> What is expected
Please restate every line below exactly, without any pictures.

> Data shown
■ ■ ■ ■

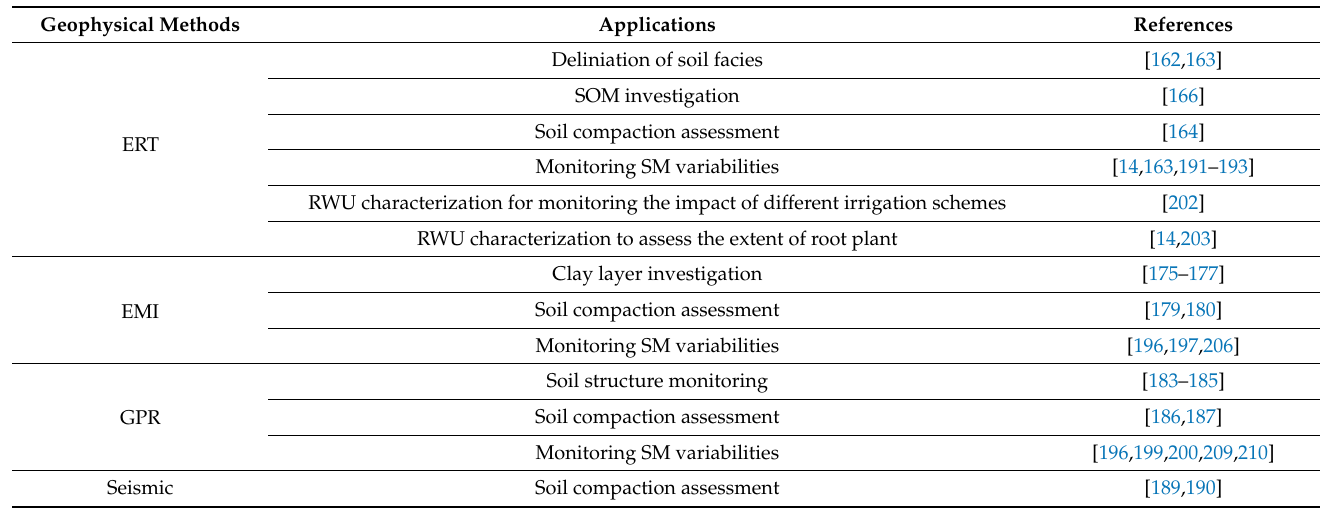
Table 4. Various geophysical methods to characterize the soil water availability and dynamic in the vadose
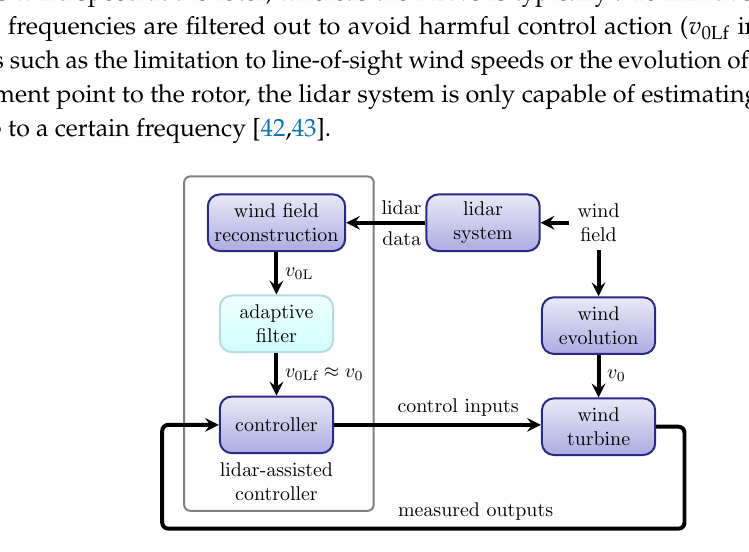
Figure 3. Basic control loop of lidar-assisted wind turbine control, based on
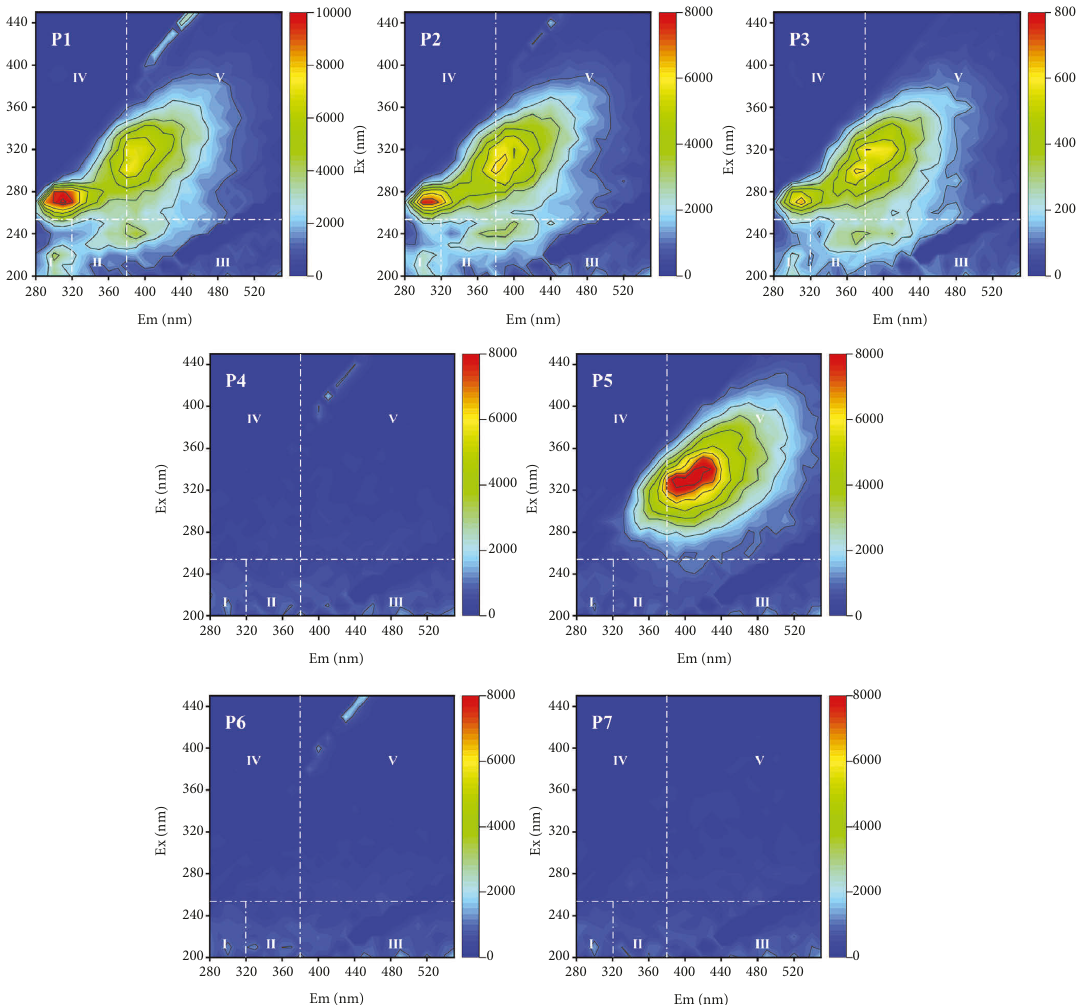
Figure 6: Typical EEM matrix of effluent from different processes (P1: raw wastewater, P2: DF, P3: AS, P4: FO, P5: no dilution FO, P6: RO, and P7: no dilution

■ ■ ■ ■

> The answer
Table 4. Various geophysical methods to characterize the soil water availability and dynamic in the vadose
Figure 3. Basic control loop of lidar-assisted wind turbine control, based on
Figure 6: Typical EEM matrix of effluent from different processes (P1: raw wastewater, P2: DF, P3: AS, P4: FO, P5: no dilution FO, P6: RO, and P7: no dilution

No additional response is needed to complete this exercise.